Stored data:
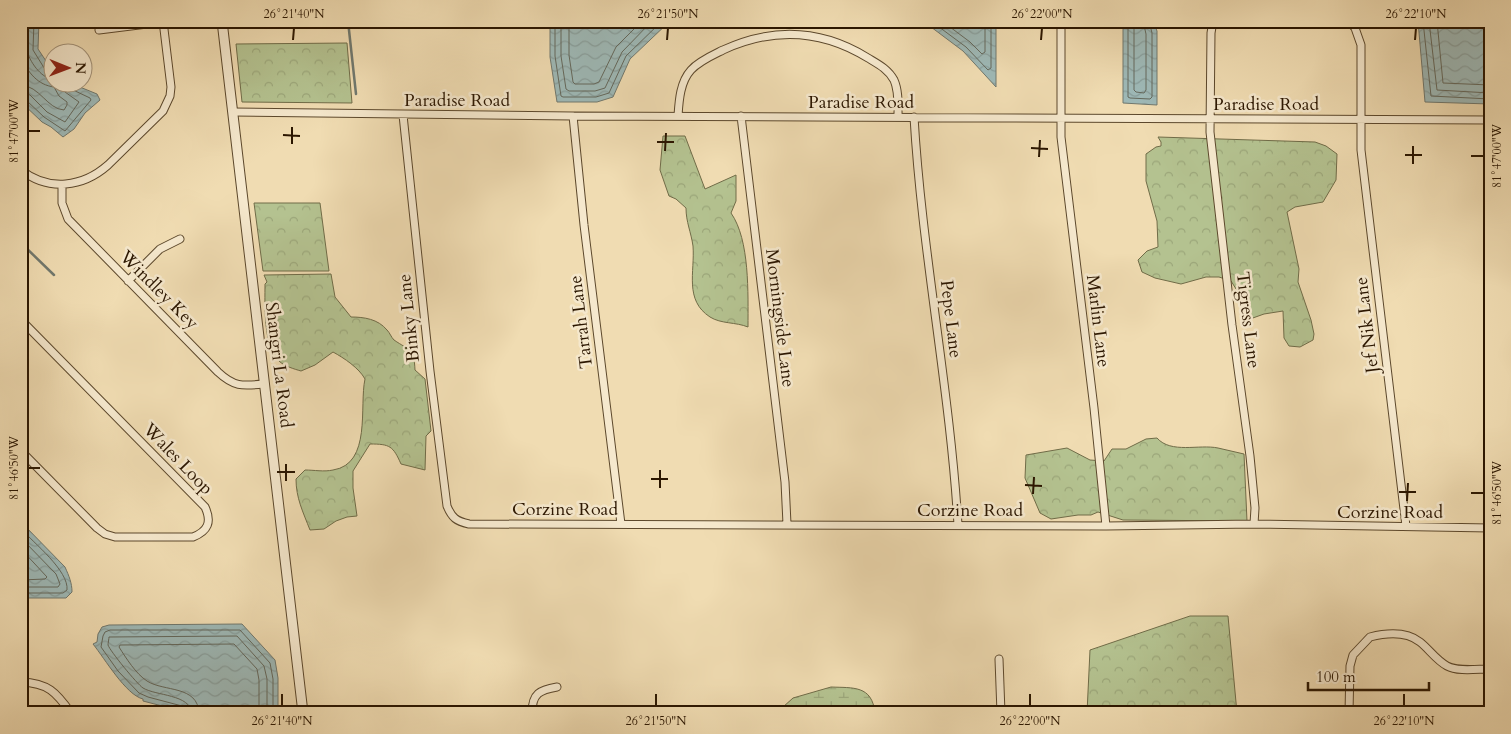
<svg xmlns="http://www.w3.org/2000/svg" width="1511" height="734" font-family="Cardo,serif">
<defs>
<pattern id="forest-crowns" width="20" height="18" patternUnits="userSpaceOnUse" patternTransform="scale(1.25)"><rect width="20" height="18" fill="#b4c290"/><path d="M2 6a3 3 0 1 1 6 0M12 15a3 3 0 1 1 6 0" fill="none" stroke="#9ba67a"/></pattern>
<pattern id="wetland-marsh" width="20" height="14" patternUnits="userSpaceOnUse" patternTransform="scale(1.25)"><rect width="20" height="14" fill="#b4c290"/><path d="M1 5h8M5 5V1M11 12h8M15 12V8" fill="none" stroke="#9ba67a"/></pattern>
<pattern id="water-waves" width="16" height="10" patternUnits="userSpaceOnUse" patternTransform="scale(1.25)"><rect width="16" height="10" fill="#9eb9b7"/><path d="M0 5q4-4 8 0t8 0" fill="none" stroke="#889e9c"/></pattern>
</defs>
<rect width="100%" height="100%" fill="#f0dcb2"/>
<filter id="stains"><feTurbulence type="fractalNoise" baseFrequency=".004" numOctaves="4"/><feColorMatrix values="0 0 0 0 .2 0 0 0 0 .09 0 0 0 0 .02 0 0 0 .5 -.17"/></filter>
<radialGradient id="worn" r=".72"><stop offset=".6" stop-color="#630" stop-opacity="0"/><stop offset="1" stop-color="#630" stop-opacity=".3"/></radialGradient>
<path fill="url(#forest-crowns)" stroke="#706c48" d="M347,43L352,103L242,102L236,44Z
M663,136H685L705,189L736,175V201L731,213C750,240 748,294 748,327C736,322 721,324 710,317C684,300 695,272 693,246C691,232 686,222 686,208L676,199L669,196L660,170Z
M1158,137L1315,142L1326,146L1337,154L1336,180L1323,202L1295,207L1287,212L1299,269L1298,282L1311,320L1314,334L1313,340L1300,347L1289,346L1284,338L1283,311L1264,314L1250,319L1238,292L1231,281L1219,277H1206L1181,284L1155,278L1142,272L1138,260L1147,251L1158,247L1157,221L1146,181V154L1156,147L1161,146V142Z
M254,203H320L329,271H263Z
M331,274L335,297L351,317C364,317 378,319 387,330C390,333 391,337 394,340C410,351 414,348 415,370L425,379L431,431L426,436L425,470L401,464C393,446 390,444 370,444L353,471V488L357,516L347,517L336,521L324,529L310,530C303,512 296,498 296,479L305,470C314,470 324,472 333,470C372,464 359,406 365,379C359,368 344,358 333,352L315,365L301,371C294,369 284,366 279,361C263,347 265,304 265,284L267,282L264,275Z
M1157,438C1171,454 1199,444 1218,448C1227,450 1235,452 1244,454L1247,521L1123,520L1098,512L1091,515H1078L1051,519L1040,513L1025,478L1026,455L1067,448L1090,460L1104,461L1112,449H1126L1146,439Z
M1190,616H1228L1237,713H1087L1090,650Z"/>
<path fill="url(#wetland-marsh)" stroke="#706c48" d="M831,687C853,688 872,685 875,713H758H771L783,707L793,698Z"/>
<path fill="url(#water-waves)" stroke="#70786e" d="M21,21H39L38,49L52,70V82L70,83L97,94L100,100L85,113L74,129L63,137L51,127L42,122L21,102Z
M550,21H670L630,59L613,97L597,102H557L550,57Z
M923,21H996V87L963,51Z
M1123,21H1153L1157,31V105L1123,103Z
M1418,21H1490V104L1425,102Z
M21,522L65,567C69,576 72,583 72,592L66,598H21Z
M242,624L275,660L278,678V713H189L143,701V699C126,695 105,659 93,644L97,642L98,634L102,627L109,625Z"/>
<g fill="none" stroke-linecap="round" stroke-linejoin="round">
<path stroke="#64685c" stroke-width="1" d="M28,21C26,30 25,41 27,50C29,61 41,78 52,79
M34,21L33,50L46,71L52,73
M555,21V56L561,96L563,97H596L609,93L626,56L662,21
M561,21V56L566,89L569,91H595L605,88L622,52L652,21
M569,21V55L573,82L575,84H594L599,82L616,47L642,21
M931,21L966,47L988,70L991,68V21
M942,21L970,42L982,54L985,52V21
M1128,21V97L1130,98L1150,99L1152,97V33L1149,21
M1134,21V90L1136,92L1144,93L1146,90V34L1143,21
M1423,21L1431,96L1490,99
M1429,21L1437,90L1490,93
M1437,21L1443,83L1490,85
M21,57C28,73 38,85 54,87L59,96L67,102V105L64,110C47,109 40,86 21,85
M21,92L30,95L47,112L65,122L79,102L65,92L62,82
M21,99L26,100L44,117L65,131L91,100L90,98L71,89L69,82
M21,529C34,543 69,571 67,590L63,593H21
M21,538L56,574L60,584L58,587H21
M21,549L47,577L45,579L21,580
M185,713V709L182,706L148,697L139,693L118,671L101,647L103,636L105,632L110,630H240L270,663L273,679V713
M192,713C190,694 156,696 143,688C137,684 110,651 108,645C108,644 109,638 109,637L237,636L264,666L267,679V713
M199,713C198,685 164,692 147,681C136,674 126,658 119,647L120,645L234,644L257,669L259,680V713"/>
<path stroke="#70786e" stroke-width="2.5" d="M348,21L356,94
M21,243L54,275"/>
<g stroke="#5c482c" stroke-width="9">
<path id="minor" d="M1061,21V137L1094,408L1106,526
M1213,21L1211,33L1210,132L1232,325L1250,456L1255,508L1254,524
M1349,21L1355,28L1361,45V150L1406,526
M99,30L163,22
M233,112L573,116L1490,120
M403,115L430,371L447,506C452,518 456,521 469,524L1106,526L1254,524L1490,528
M573,116L584,225L621,524
M678,116C679,101 680,82 691,70C699,61 713,55 723,50C773,27 821,29 868,58C878,64 888,69 894,80C899,91 898,105 898,117
M741,116L785,482L787,524
M914,117C922,254 950,389 958,525
M21,170C49,192 83,187 108,165L163,111L170,96L171,87L163,21
M62,185V203L68,219L218,372C234,387 242,386 264,384
M128,281L160,249L180,239
M21,320L205,507C212,522 208,531 193,537H115L105,534L97,528L21,451
M999,659L1001,713
M21,682C48,683 56,692 71,713
M532,713C532,693 540,690 557,687
M1349,713L1350,666L1353,655L1370,637C1386,633 1406,631 1420,642C1429,649 1436,660 1447,666C1458,672 1477,669 1490,669"/>
</g>
<g stroke="#5c482c" stroke-width="11">
<path id="tertiary" d="M222,21L303,713"/>
</g>
<use href="#minor" stroke="#f5e8cd" stroke-width="7"/>
<use href="#tertiary" stroke="#f5e8cd" stroke-width="9"/>
</g>
<path fill="none" stroke="#2b1600" stroke-width="2" d="M293,40L294,28M667,40L668,28M1041,40L1042,28M1415,40L1416,28M28,131H40M283,135L300,136M657,142H674M292,144V127M1031,148L1048,149M665,151L666,133M1405,155H1422M1471,156H1484M1039,157L1040,140M1413,164V146M28,468H40M277,472H295M651,479H668M286,481V464M1025,485L1042,486M660,488V470M1399,492H1416M1471,493H1484M1033,494L1034,477M1407,501L1408,483M282,706V694M656,706V694M1030,706V694M1404,706V694"/>
<g text-anchor="middle" dominant-baseline="central" stroke-width="5" stroke-linejoin="round" paint-order="stroke">
<g font-size="18" fill="#2b1600" stroke="#f5e8cd">
<text x="457" y="100">Paradise Road</text>
<text x="861" y="102">Paradise Road</text>
<text x="1266" y="104">Paradise Road</text>
<text transform="translate(159 290) rotate(45)">Windley Key</text>
<text transform="translate(409 318) rotate(-96)">Binky Lane</text>
<text transform="translate(780 318) rotate(83)">Morningside Lane</text>
<text transform="translate(951 319) rotate(83)">Pepe Lane</text>
<text transform="translate(1248 320) rotate(83)">Tigress Lane</text>
<text transform="translate(1098 321) rotate(83)">Marlin Lane</text>
<text transform="translate(581 322) rotate(-97)">Tarrah Lane</text>
<text transform="translate(1367 325) rotate(-97)">Jef Nik Lane</text>
<text transform="translate(279 365) rotate(83)">Shangri La Road</text>
<text transform="translate(178 459) rotate(46)">Wales Loop</text>
<text x="565" y="509">Corzine Road</text>
<text x="970" y="510">Corzine Road</text>
<text x="1390" y="512">Corzine Road</text>
</g>
</g>
<rect width="1511" height="734" fill="none" stroke="#f0dcb2" stroke-width="55"/>
<g transform="translate(68 68) rotate(91)"><circle r="24" fill="#f5e8cd" stroke="#a4947b"/>
<path d="M0-4L9 19L0 12L-9 19Z" fill="#8f2418"/>
<text y="-8" font-size="14" font-weight="bold" text-anchor="middle" fill="#2b1600">N</text>
</g>
<path d="M1308 682v8h121v-8" fill="none" stroke="#2b1600" stroke-width="2.5"/>
<text x="1316" y="682" font-size="15" fill="#2b1600" stroke="#f5e8cd" stroke-width="4" paint-order="stroke">100 m</text>
<rect x="28" y="28" width="1456" height="678" fill="none" stroke="#2b1600" stroke-width="2"/>
<g font-size="12" text-anchor="middle" fill="#2b1600">
<text x="294" y="18">26°21'40"N</text>
<text x="668" y="18">26°21'50"N</text>
<text x="1042" y="18">26°22'00"N</text>
<text x="1416" y="18">26°22'10"N</text>
<text transform="translate(14 131) rotate(-90)" y="4">81°47'00"W</text>
<text transform="translate(1497 156) rotate(-90)" y="4">81°47'00"W</text>
<text transform="translate(14 468) rotate(-90)" y="4">81°46'50"W</text>
<text transform="translate(1497 493) rotate(-90)" y="4">81°46'50"W</text>
<text x="282" y="725">26°21'40"N</text>
<text x="656" y="725">26°21'50"N</text>
<text x="1030" y="725">26°22'00"N</text>
<text x="1404" y="725">26°22'10"N</text>
</g>
<rect width="100%" height="100%" filter="url(#stains)"/>
<rect width="100%" height="100%" fill="url(#worn)"/>
</svg>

GOAL OF THE EXERCISE: Filter the records for the word "forest" and show every line that has it.

YOUR RESPONSE:
<pattern id="forest-crowns" width="20" height="18" patternUnits="userSpaceOnUse" patternTransform="scale(1.25)"><rect width="20" height="18" fill="#b4c290"/><path d="M2 6a3 3 0 1 1 6 0M12 15a3 3 0 1 1 6 0" fill="none" stroke="#9ba67a"/></pattern>
<path fill="url(#forest-crowns)" stroke="#706c48" d="M347,43L352,103L242,102L236,44Z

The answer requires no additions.